Il reste le rêve gaulliste, ou plutôt gaullien, celui d'une France restaurée dans sa puissance, à la tête d'une Europe elle-même indépendante des Etats Unis. Celui-ci aussi s'achève sous les pavés et les charges de CRS de Mai 68, dans le triomphe facile de la stratégie de Georges Pompidou, en juin de la même année, dans le repli économique de l'automne. Le Général aussi, fils de Péguy et de l'Angleterre churchillienne qu'il avait admirée sans réserve, voulait une France réconciliée par l'impératif industriel, l'ambition mondialiste retrouvée et une culture moderniste incarnée par André Malraux. Il avait oublié au passage combien ce rêve éveillé devait à une III' République conquérante, qui, elle, s'était bien gardée d'humilier les corps intermédiaires, les élus, les partis, le Parlement, la presse. Ce prophète fabuleux et progressiste qu'était de Gaulle avait habillé sa méditation d'une allure de père de régiment qui convenait mal au républicanisme profond de ses propres partisans. Il comportait, depuis l'effacement d'Adenauer, un échec européen grandissant, qui, faute de partenaire crédible, obérait la poursuite de l'entreprise. Dans le scepticisme croissant qu'accompagnaient certaines initiatives telles que l'appel à un Québec libre, la campagne pour l'étalon-or, la mise en accusation unilatérale d'Israël, les élites avaient déjà commencé à déserter.

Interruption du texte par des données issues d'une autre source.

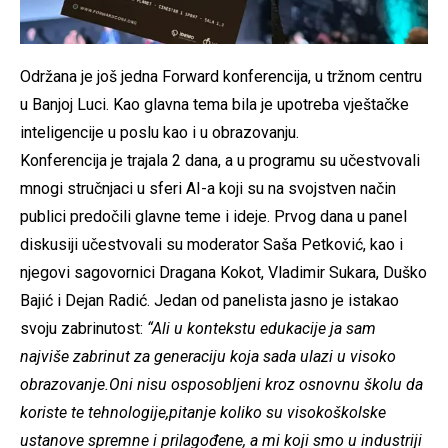
Održana je još jedna Forward konferencija, u tržnom centru
u Banjoj Luci. Kao glavna tema bila je upotreba vještačke
inteligencije u poslu kao i u obrazovanju.
Konferencija je trajala 2 dana, a u programu su učestvovali
mnogi stručnjaci u sferi AI-a koji su na svojstven način
publici predočili glavne teme i ideje. Prvog dana u panel
diskusiji učestvovali su moderator Saša Petković, kao i
njegovi sagovornici Dragana Kokot, Vladimir Sukara, Duško
Bajić i Dejan Radić. Jedan od panelista jasno je istakao
svoju zabrinutost:
“Ali u kontekstu edukacije ja sam
najviše zabrinut za generaciju koja sada ulazi u visoko
obrazovanje.Oni nisu osposobljeni kroz osnovnu školu da
koriste te tehnologije,pitanje koliko su visokoškolske
ustanove spremne i prilagođene, a mi koji smo u industriji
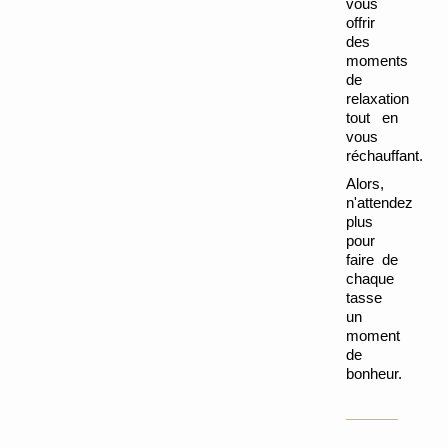
vous 
offrir 
des 
moments 
de 
relaxation 
tout en 
vous 
réchauffant. 
Alors, 
n'attendez 
plus 
pour 
faire de 
chaque 
tasse 
un 
moment 
de 
bonheur.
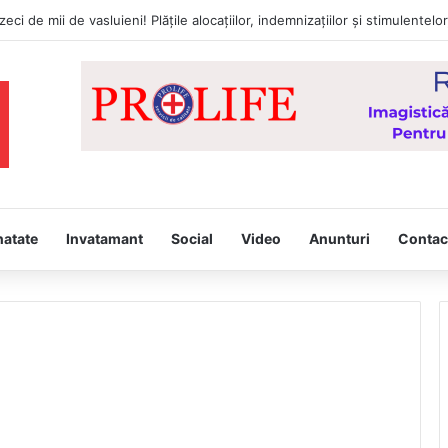
natate
Invatamant
Social
Video
Anunturi
Contac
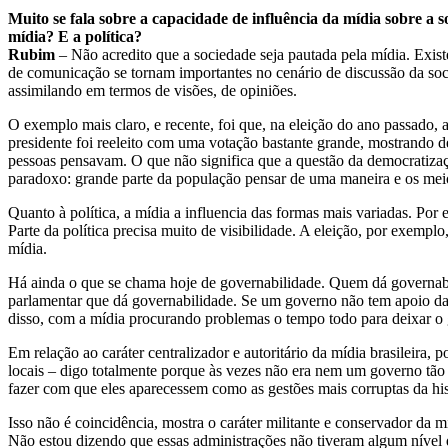
Muito se fala sobre a capacidade de influência da mídia sobre a s
mídia? E a política?
Rubim
– Não acredito que a sociedade seja pautada pela mídia. Exist
de comunicação se tornam importantes no cenário de discussão da socie
assimilando em termos de visões, de opiniões.
O exemplo mais claro, e recente, foi que, na eleição do ano passado, 
presidente foi reeleito com uma votação bastante grande, mostrando de
pessoas pensavam. O que não significa que a questão da democratizaç
paradoxo: grande parte da população pensar de uma maneira e os mei
Quanto à política, a mídia a influencia das formas mais variadas. Po
Parte da política precisa muito de visibilidade. A eleição, por exempl
mídia.
Há ainda o que se chama hoje de governabilidade. Quem dá governabil
parlamentar que dá governabilidade. Se um governo não tem apoio da 
disso, com a mídia procurando problemas o tempo todo para deixar o 
Em relação ao caráter centralizador e autoritário da mídia brasileir
locais – digo totalmente porque às vezes não era nem um governo tão
fazer com que eles aparecessem como as gestões mais corruptas da hist
Isso não é coincidência, mostra o caráter militante e conservador da m
Não estou dizendo que essas administrações não tiveram algum nível 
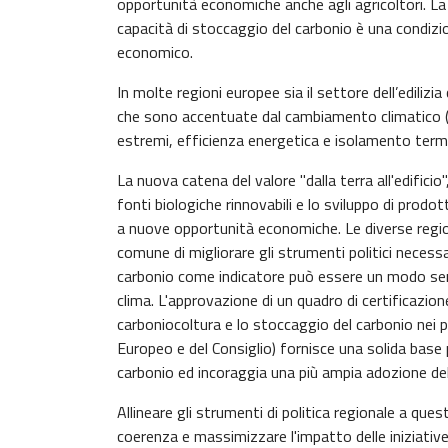
opportunità economiche anche agli agricoltori. La c
capacità di stoccaggio del carbonio è una condiz
economico.
In molte regioni europee sia il settore dell’ediliz
che sono accentuate dal cambiamento climatico (ca
estremi, efficienza energetica e isolamento termic
La nuova catena del valore "dalla terra all'edifici
fonti biologiche rinnovabili e lo sviluppo di prodo
a nuove opportunità economiche. Le diverse region
comune di migliorare gli strumenti politici necessa
carbonio come indicatore può essere un modo semp
clima. L'approvazione di un quadro di certificazion
carboniocoltura e lo stoccaggio del carbonio ne
Europeo e del Consiglio) fornisce una solida base 
carbonio ed incoraggia una più ampia adozione del
Allineare gli strumenti di politica regionale a q
coerenza e massimizzare l'impatto delle iniziative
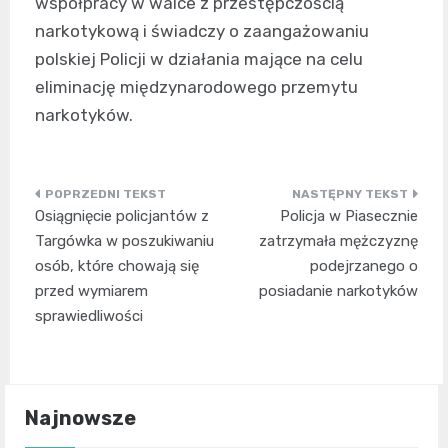
współpracy w walce z przestępczością
narkotykową i świadczy o zaangażowaniu
polskiej Policji w działania mające na celu
eliminację międzynarodowego przemytu
narkotyków.
Nawigacja
Osiągnięcie policjantów z
Policja w Piasecznie
wpisu
Targówka w poszukiwaniu
zatrzymała mężczyznę
osób, które chowają się
podejrzanego o
przed wymiarem
posiadanie narkotyków
sprawiedliwości
Najnowsze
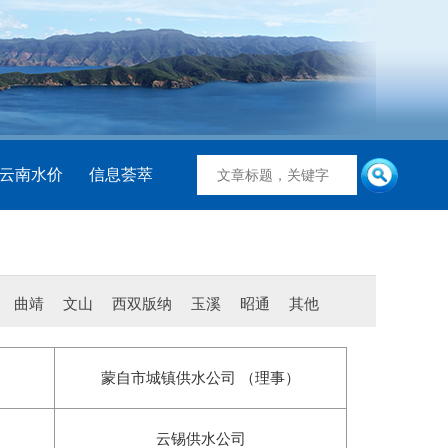
云南水价
信息荟萃
曲靖
文山
西双版纳
玉溪
昭通
其他
蒙自市城镇供水公司 （理事）
云锡供水公司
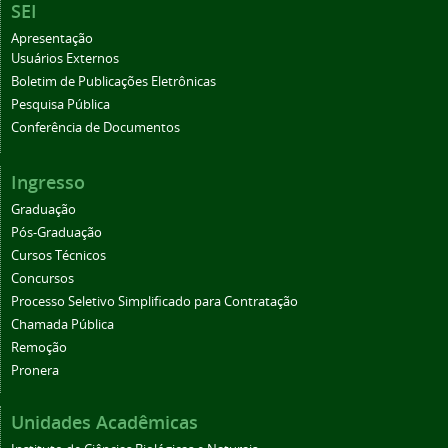
SEI
Apresentação
Usuários Externos
Boletim de Publicações Eletrônicas
Pesquisa Pública
Conferência de Documentos
Ingresso
Graduação
Pós-Graduação
Cursos Técnicos
Concursos
Processo Seletivo Simplificado para Contratação
Chamada Pública
Remoção
Pronera
Unidades Acadêmicas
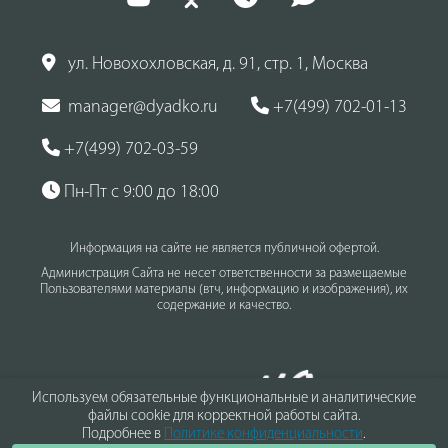
ул. Новохохловская, д. 91, стр. 1, Москва
manager@dyadko.ru
+7(499) 702-01-13
+7(499) 702-03-59
Пн-Пт с 9:00 до 18:00
Информация на сайте не является публичной офертой.
Администрация Сайта не несет ответственности за размещаемые
Пользователями материалы (втч, информацию и изображения), их
содержание и качество.
Используем обязательные функциональные и аналитические
файлы cookie для корректной работы сайта.
Подробнее в
Политике конфиденциальности
.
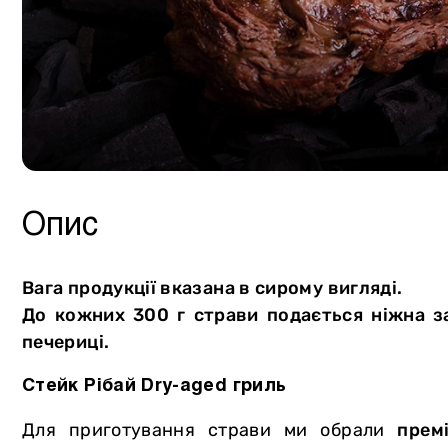
Сало
Власне виробництво
Птиця
М`ясна продукція
Курдючна баранина
Консервація
Кролятина
Сир
М`ясторики для дітей
Олія
Пельмені
Напої
Опис
Вареники
Хліб та випічка
Овочі та зелень
Морозиво Gelarty
Вага продукції вказана в сирому вигляді.
Фрукти
Солодощі
До кожних 300 г страви подається ніжна з
печериці.
Молочна продукція
Соуси
Яйця
Спеції
Стейк Рібай Dry-aged гриль
Вугілля та аксесуари для гриля
Для приготування страви ми обрали
прем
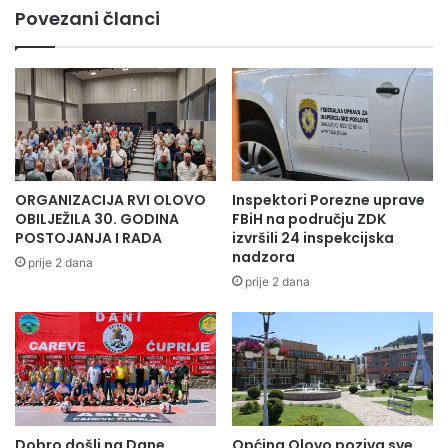
a
o
Povezani članci
r
v
e
o
d
u
o
s
v
p
n
j
i
e
m
š
s
n
ORGANIZACIJA RVI OLOVO
Inspektori Porezne uprave
t
o
OBILJEŽILA 30. GODINA
FBiH na području ZDK
u
o
POSTOJANJA I RADA
izvršili 24 inspekcijska
d
nadzora
b
prije 2 dana
e
i
prije 2 dana
n
l
t
j
i
e
m
ž
a
i
M
o
e
o
d
Dobro došli na Dane
Općina Olovo poziva sve
k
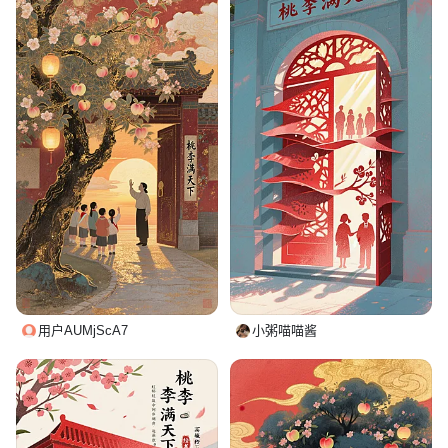
用户AUMjScA7
小粥喵喵酱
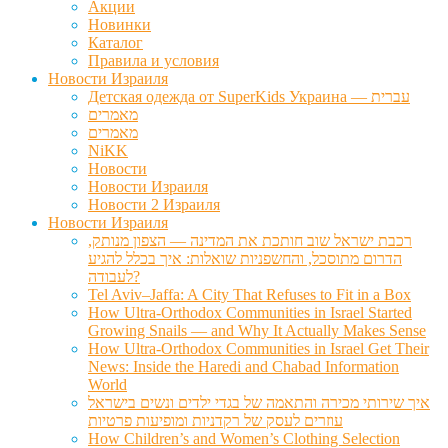
Акции
Новинки
Каталог
Правила и условия
Новости Израиля
Детская одежда от SuperKids Украина — עברית
מאמרים
מאמרים
NiKK
Новости
Новости Израиля
Новости 2 Израиля
Новости Израиля
רכבת ישראל שוב חותכת את המדינה — הצפון מנותק,
הדרום מתוסכל, והחשפניות שואלות: איך בכלל להגיע
לעבודה?
Tel Aviv–Jaffa: A City That Refuses to Fit in a Box
How Ultra-Orthodox Communities in Israel Started
Growing Snails — and Why It Actually Makes Sense
How Ultra-Orthodox Communities in Israel Get Their
News: Inside the Haredi and Chabad Information
World
איך שירותי מכירה והתאמה של בגדי ילדים ונשים בישראל
עוזרים לעסק של רקדניות ומופיעות פרטיות
How Children’s and Women’s Clothing Selection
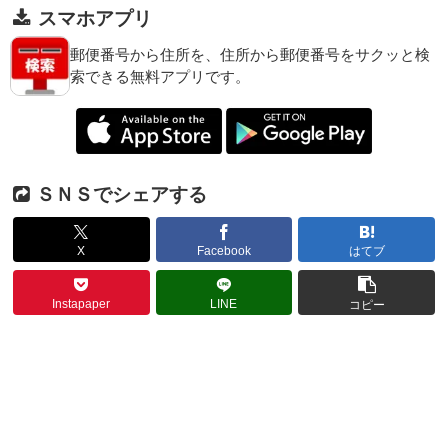
スマホアプリ
郵便番号から住所を、住所から郵便番号をサクッと検
索できる無料アプリです。
ＳＮＳでシェアする
X
Facebook
はてブ
Instapaper
LINE
コピー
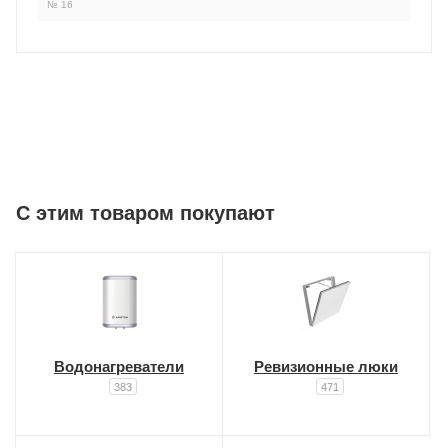
№ 16
C этим товаром покупают
Водонагреватели
Ревизионные люки
383
471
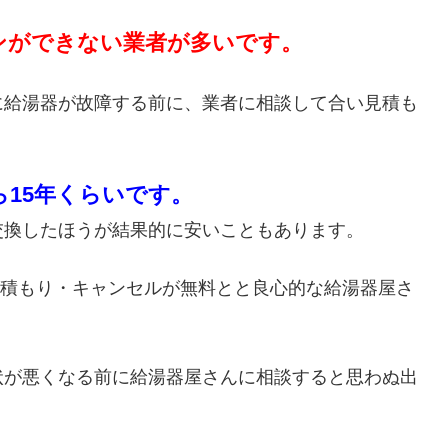
ンができない業者が多いです。
に給湯器が故障する前に、業者に相談して合い見積も
ら15年くらいです。
交換したほうが結果的に安いこともあります。
・見積もり・キャンセルが無料とと良心的な給湯器屋さ
状が悪くなる前に給湯器屋さんに相談すると思わぬ出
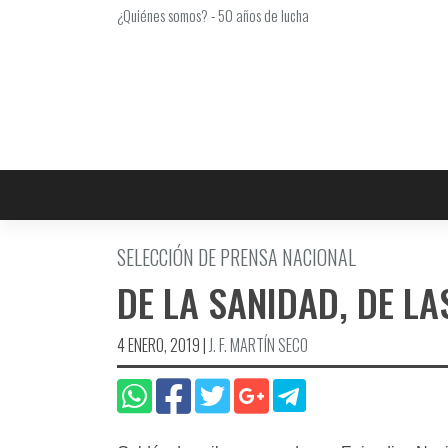
Saltar
¿Quiénes somos?
-
50 años de lucha
al
contenido
SELECCIÓN DE PRENSA NACIONAL
DE LA SANIDAD, DE LA
4 ENERO, 2019
|
J. F. MARTÍ­N SECO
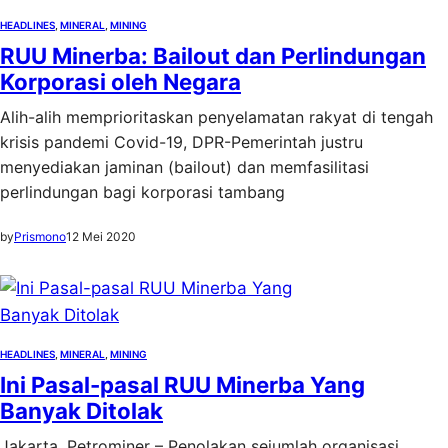
HEADLINES
, 
MINERAL
, 
MINING
RUU Minerba: Bailout dan Perlindungan
Korporasi oleh Negara
Alih-alih memprioritaskan penyelamatan rakyat di tengah
krisis pandemi Covid-19, DPR-Pemerintah justru
menyediakan jaminan (bailout) dan memfasilitasi
perlindungan bagi korporasi tambang
by
Prismono
12 Mei 2020
HEADLINES
, 
MINERAL
, 
MINING
Ini Pasal-pasal RUU Minerba Yang
Banyak Ditolak
Jakarta, Petrominer – Penolakan sejumlah organisasi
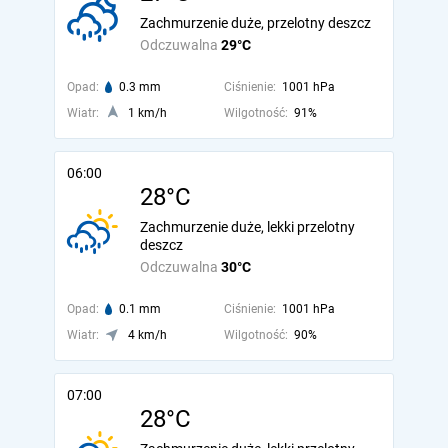
Zachmurzenie duże, przelotny deszcz
Odczuwalna
29°C
Opad:
0.3 mm
Ciśnienie:
1001 hPa
Wiatr:
1 km/h
Wilgotność:
91%
06:00
28°C
Zachmurzenie duże, lekki przelotny
deszcz
Odczuwalna
30°C
Opad:
0.1 mm
Ciśnienie:
1001 hPa
Wiatr:
4 km/h
Wilgotność:
90%
07:00
28°C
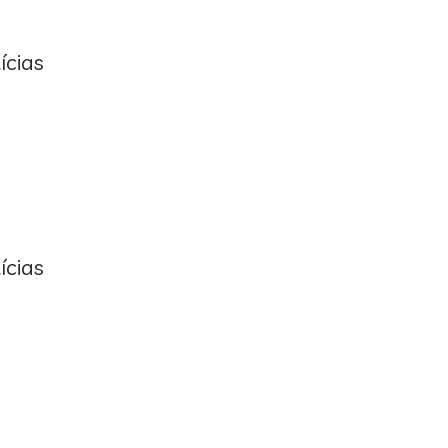
ícias
ícias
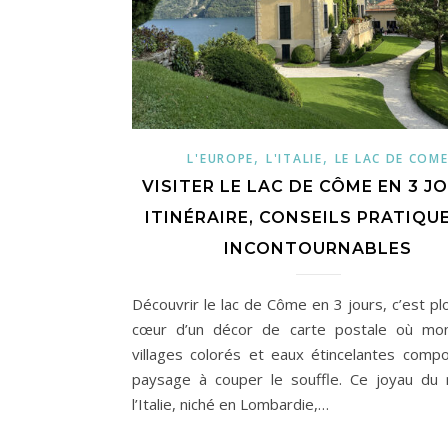
,
,
L'EUROPE
L'ITALIE
LE LAC DE COM
VISITER LE LAC DE CÔME EN 3 JO
ITINÉRAIRE, CONSEILS PRATIQU
INCONTOURNABLES
Découvrir le lac de Côme en 3 jours, c’est pl
cœur d’un décor de carte postale où mon
villages colorés et eaux étincelantes comp
paysage à couper le souffle. Ce joyau du
l’Italie, niché en Lombardie,…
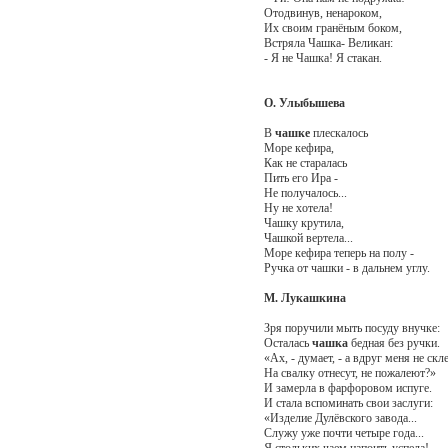
Отодвинув, ненароком,
Их своим гранёным боком,
Встряла Чашка- Великан:
- Я не Чашка! Я стакан.
О. Улыбышева
В
чашке
плескалось
Море кефира,
Как не старалась
Пить его Ира -
Не получалось...
Ну не хотела!
Чашку крутила,
Чашкой вертела...
Море кефира теперь на полу -
Ручка от чашки - в дальнем углу.
М. Лукашкина
Зря поручили мыть посуду внучке:
Осталась
чашка
бедная без ручки.
«Ах, - думает, - а вдруг меня не скле
На свалку отнесут, не пожалеют?»
И замерла в фарфоровом испуге.
И стала вспоминать свои заслуги:
«Изделие Дулёвского завода...
Служу уже почти четыре года...
Я стольких чаем напоить успела!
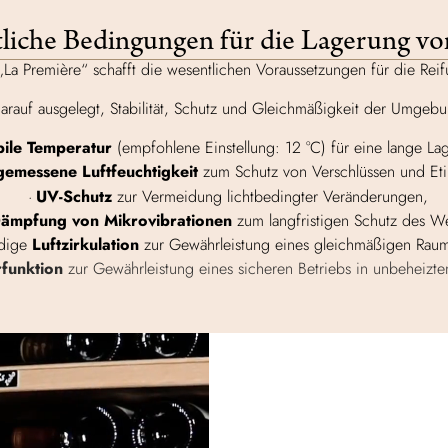
liche Bedingungen für die Lagerung vo
„La Première“ schafft die wesentlichen Voraussetzungen für die Re
darauf ausgelegt, Stabilität, Schutz und Gleichmäßigkeit der Umgeb
bile Temperatur
(empfohlene Einstellung: 12 °C) für eine lange La
emessene Luftfeuchtigkeit
zum Schutz von Verschlüssen und Eti
UV-Schutz
zur Vermeidung lichtbedingter Veränderungen,
ämpfung von Mikrovibrationen
zum langfristigen Schutz des We
ndige
Luftzirkulation
zur Gewährleistung eines gleichmäßigen Raum
funktion
zur Gewährleistung eines sicheren Betriebs in unbeheizt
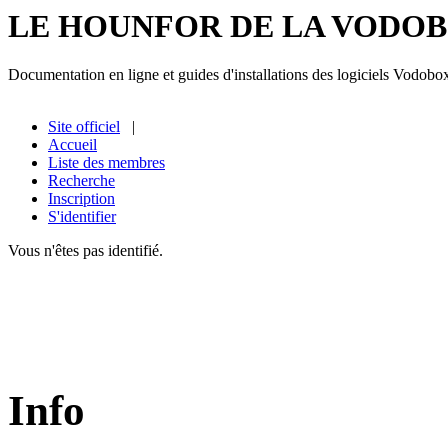
LE HOUNFOR DE LA VODO
Documentation en ligne et guides d'installations des logiciels Vodobo
Site officiel
|
Accueil
Liste des membres
Recherche
Inscription
S'identifier
Vous n'êtes pas identifié.
Info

Au fond, lorsque se nouent les drames de 1968, les projets à long terme de 1945, le New Deal généralisé, une planification socialiste non stalinienne, respectueuse des libertés, et un travaillisme européen indépendant de l'Amérique, qui réaffirme la centralité du Vieux Continent — ces trois grands rêves des meilleurs vainqueurs —, ont déjà été foudroyés. L'heure est venue pour que des jeunes, nés de cette terrible guerre, se remettent à espérer — dans l'illusion parfois féconde —que tout demeure à réinventer à partir de zéro. Le monde que nous habitons pour le meilleur et pour le pire est le fruit de ce moment exceptionnel.